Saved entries

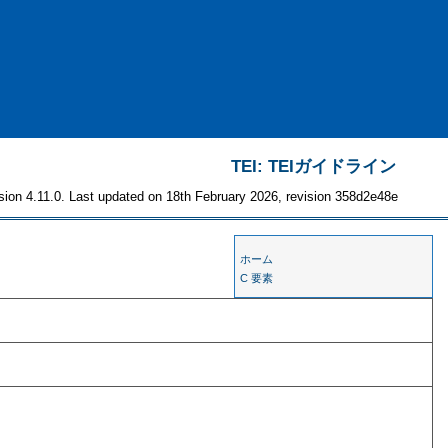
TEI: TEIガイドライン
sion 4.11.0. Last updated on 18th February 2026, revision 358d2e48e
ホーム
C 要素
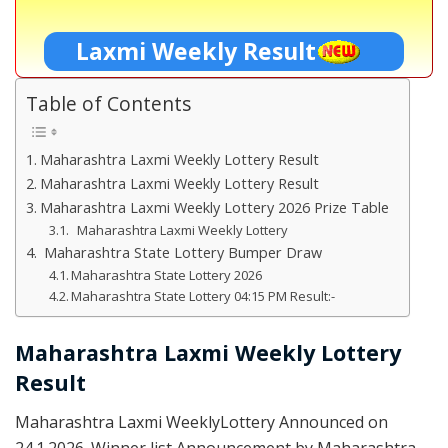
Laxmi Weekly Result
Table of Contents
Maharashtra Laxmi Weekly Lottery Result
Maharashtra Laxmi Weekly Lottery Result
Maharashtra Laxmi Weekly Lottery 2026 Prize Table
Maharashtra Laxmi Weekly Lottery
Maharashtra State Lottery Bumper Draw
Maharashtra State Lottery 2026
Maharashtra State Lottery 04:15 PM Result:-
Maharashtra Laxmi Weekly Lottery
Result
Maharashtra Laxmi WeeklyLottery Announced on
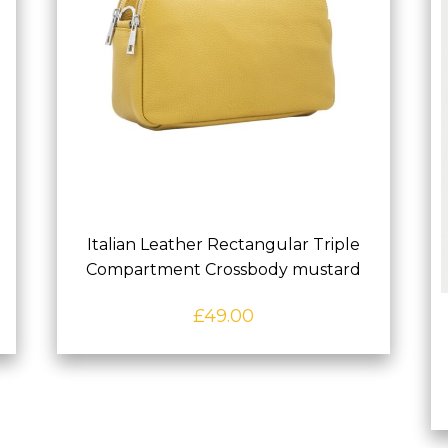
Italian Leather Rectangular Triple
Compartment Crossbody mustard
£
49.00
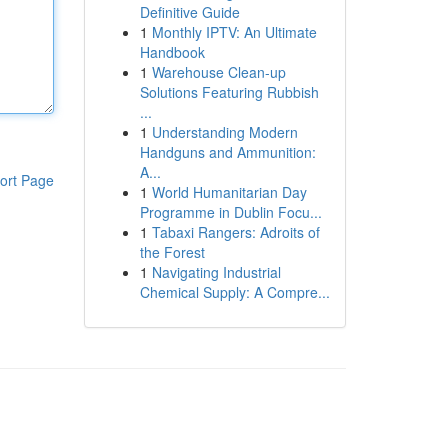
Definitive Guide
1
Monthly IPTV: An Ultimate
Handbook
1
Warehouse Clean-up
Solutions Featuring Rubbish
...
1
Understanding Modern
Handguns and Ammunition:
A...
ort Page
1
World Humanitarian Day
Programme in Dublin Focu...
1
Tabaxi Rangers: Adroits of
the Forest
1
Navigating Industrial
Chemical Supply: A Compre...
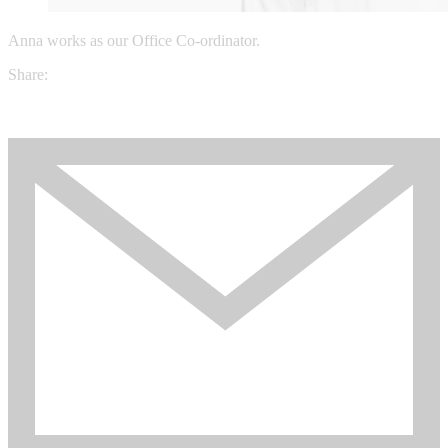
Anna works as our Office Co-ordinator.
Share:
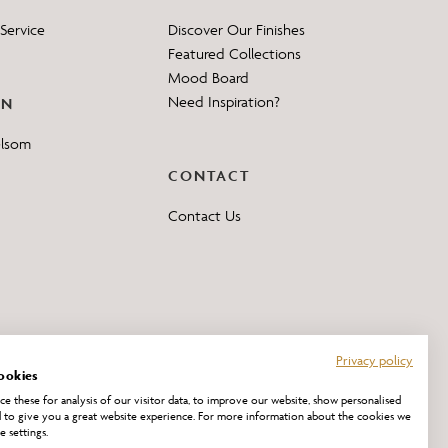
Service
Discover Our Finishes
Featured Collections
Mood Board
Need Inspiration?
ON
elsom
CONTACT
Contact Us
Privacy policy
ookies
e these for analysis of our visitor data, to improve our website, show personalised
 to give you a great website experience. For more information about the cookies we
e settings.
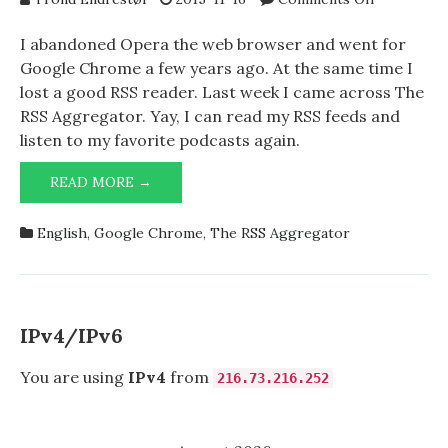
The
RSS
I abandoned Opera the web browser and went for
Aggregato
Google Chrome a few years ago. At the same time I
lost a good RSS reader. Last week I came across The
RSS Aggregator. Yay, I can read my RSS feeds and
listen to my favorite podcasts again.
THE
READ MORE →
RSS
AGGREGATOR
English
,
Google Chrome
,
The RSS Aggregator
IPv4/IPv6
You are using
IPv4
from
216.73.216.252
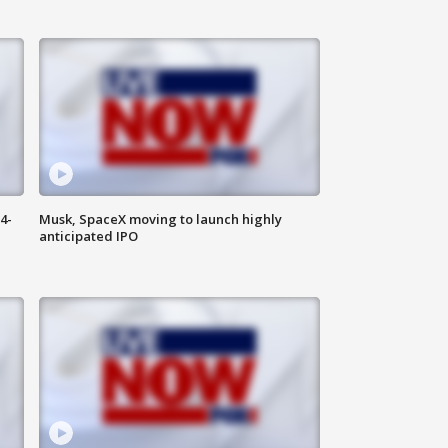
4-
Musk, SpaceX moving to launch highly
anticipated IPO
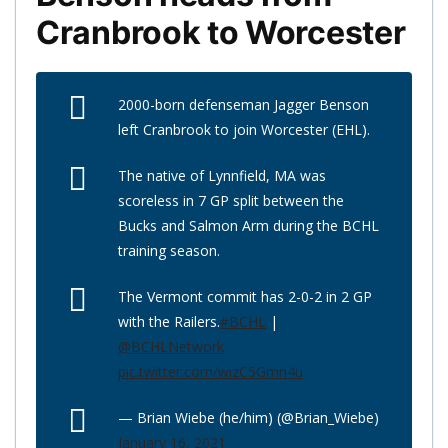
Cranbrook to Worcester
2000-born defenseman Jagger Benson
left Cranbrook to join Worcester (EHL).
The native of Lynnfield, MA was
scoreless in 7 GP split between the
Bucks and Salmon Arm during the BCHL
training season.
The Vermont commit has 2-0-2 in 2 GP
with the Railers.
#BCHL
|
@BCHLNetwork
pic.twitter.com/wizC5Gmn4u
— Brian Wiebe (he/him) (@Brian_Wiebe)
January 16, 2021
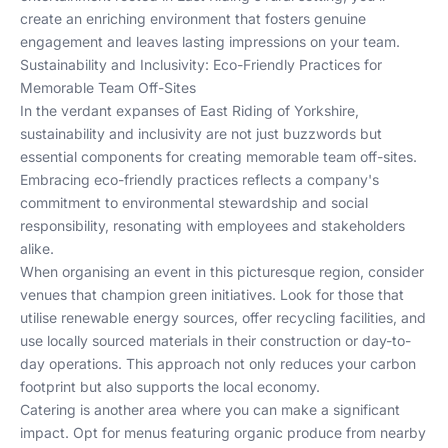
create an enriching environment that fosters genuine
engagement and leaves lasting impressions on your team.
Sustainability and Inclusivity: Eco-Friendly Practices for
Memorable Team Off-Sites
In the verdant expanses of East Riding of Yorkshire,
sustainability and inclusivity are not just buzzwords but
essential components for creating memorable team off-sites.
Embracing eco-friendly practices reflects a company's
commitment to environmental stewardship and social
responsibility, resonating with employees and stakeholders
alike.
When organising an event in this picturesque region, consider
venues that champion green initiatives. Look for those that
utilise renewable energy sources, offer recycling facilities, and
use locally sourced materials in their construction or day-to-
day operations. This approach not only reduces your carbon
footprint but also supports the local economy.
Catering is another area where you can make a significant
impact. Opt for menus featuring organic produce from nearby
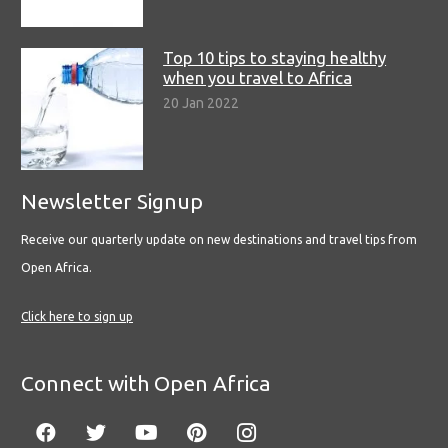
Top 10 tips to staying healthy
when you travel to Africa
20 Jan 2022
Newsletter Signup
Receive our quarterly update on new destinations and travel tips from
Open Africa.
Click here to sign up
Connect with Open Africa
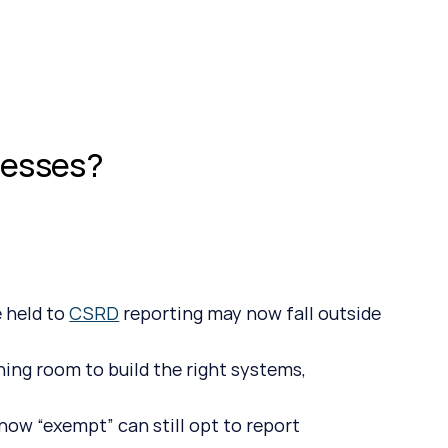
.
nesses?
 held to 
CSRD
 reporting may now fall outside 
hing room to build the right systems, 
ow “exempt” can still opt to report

--

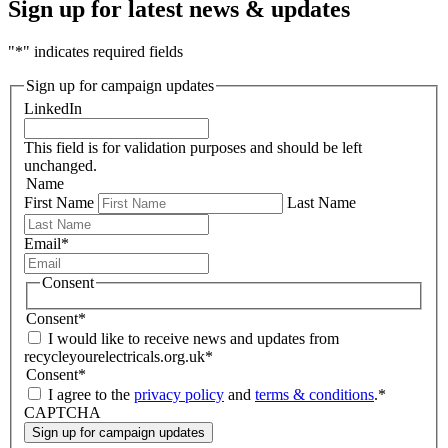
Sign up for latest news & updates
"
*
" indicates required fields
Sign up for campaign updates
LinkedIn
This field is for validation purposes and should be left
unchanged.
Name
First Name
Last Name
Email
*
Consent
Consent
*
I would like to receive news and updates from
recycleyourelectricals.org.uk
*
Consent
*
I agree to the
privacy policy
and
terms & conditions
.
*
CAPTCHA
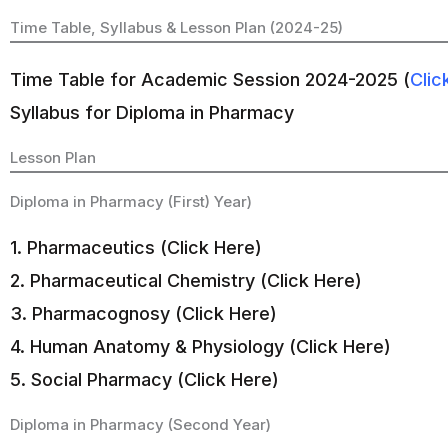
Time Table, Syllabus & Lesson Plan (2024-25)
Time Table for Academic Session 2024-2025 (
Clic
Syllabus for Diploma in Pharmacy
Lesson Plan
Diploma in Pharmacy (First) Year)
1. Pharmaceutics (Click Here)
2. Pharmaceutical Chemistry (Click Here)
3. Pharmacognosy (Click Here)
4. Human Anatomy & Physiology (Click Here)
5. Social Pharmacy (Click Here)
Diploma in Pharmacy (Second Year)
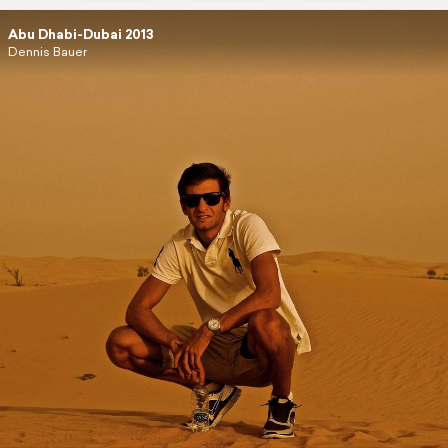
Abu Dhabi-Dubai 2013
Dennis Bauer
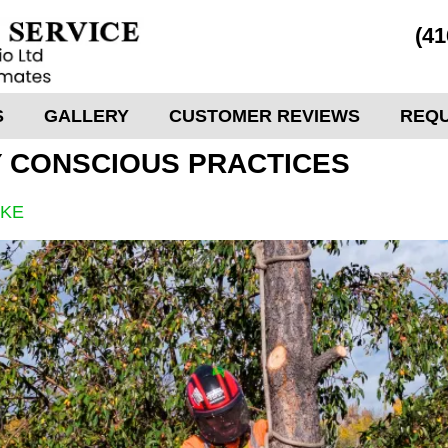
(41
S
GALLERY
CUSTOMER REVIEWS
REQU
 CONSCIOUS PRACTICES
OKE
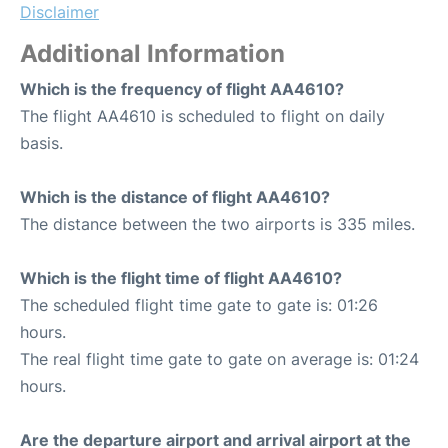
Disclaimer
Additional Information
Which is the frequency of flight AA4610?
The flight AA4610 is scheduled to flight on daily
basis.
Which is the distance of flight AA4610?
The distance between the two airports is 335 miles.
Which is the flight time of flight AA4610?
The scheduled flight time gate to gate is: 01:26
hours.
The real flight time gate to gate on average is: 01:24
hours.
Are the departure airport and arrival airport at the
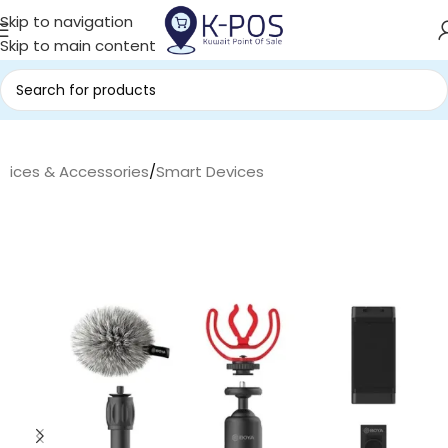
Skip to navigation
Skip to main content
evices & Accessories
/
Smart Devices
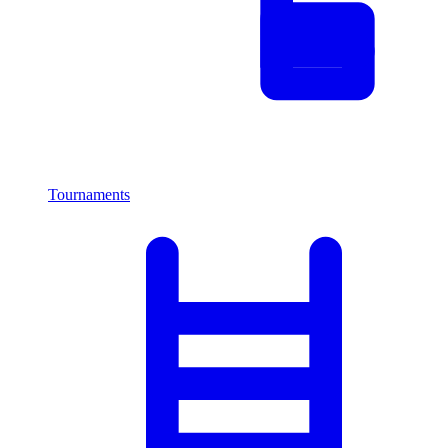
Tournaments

• [Assignment] Copy the lines of the material from the line with "Anna works as our Office Co-ordinator." up to and including the line with "impact. Opt for", leaving out the pictures.

• [Final answer]
Anna works as our Office Co-ordinator.
Share:
Service
Discover Our Finishes
Featured Collections
Mood Board
Need Inspiration?
ON
elsom
CONTACT
Contact Us
Privacy policy
ookies
e these for analysis of our visitor data, to improve our website, show personalised
 to give you a great website experience. For more information about the cookies we
e settings.
The
RSS
I abandoned Opera the web browser and went for
Aggregato
Google Chrome a few years ago. At the same time I
lost a good RSS reader. Last week I came across The
RSS Aggregator. Yay, I can read my RSS feeds and
listen to my favorite podcasts again.
THE
READ MORE →
RSS
AGGREGATOR
English
,
Google Chrome
,
The RSS Aggregator
IPv4/IPv6
You are using
IPv4
from
216.73.216.252
4-
Musk, SpaceX moving to launch highly
anticipated IPO
Cranbrook to Worcester
2000-born defenseman Jagger Benson
left Cranbrook to join Worcester (EHL).
The native of Lynnfield, MA was
scoreless in 7 GP split between the
Bucks and Salmon Arm during the BCHL
training season.
The Vermont commit has 2-0-2 in 2 GP
with the Railers.
#BCHL
|
@BCHLNetwork
pic.twitter.com/wizC5Gmn4u
— Brian Wiebe (he/him) (@Brian_Wiebe)
January 16, 2021
create an enriching environment that fosters genuine
engagement and leaves lasting impressions on your team.
Sustainability and Inclusivity: Eco-Friendly Practices for
Memorable Team Off-Sites
In the verdant expanses of East Riding of Yorkshire,
sustainability and inclusivity are not just buzzwords but
essential components for creating memorable team off-sites.
Embracing eco-friendly practices reflects a company's
commitment to environmental stewardship and social
responsibility, resonating with employees and stakeholders
alike.
When organising an event in this picturesque region, consider
venues that champion green initiatives. Look for those that
utilise renewable energy sources, offer recycling facilities, and
use locally sourced materials in their construction or day-to-
day operations. This approach not only reduces your carbon
footprint but also supports the local economy.
Catering is another area where you can make a significant
impact. Opt for menus featuring organic produce from nearby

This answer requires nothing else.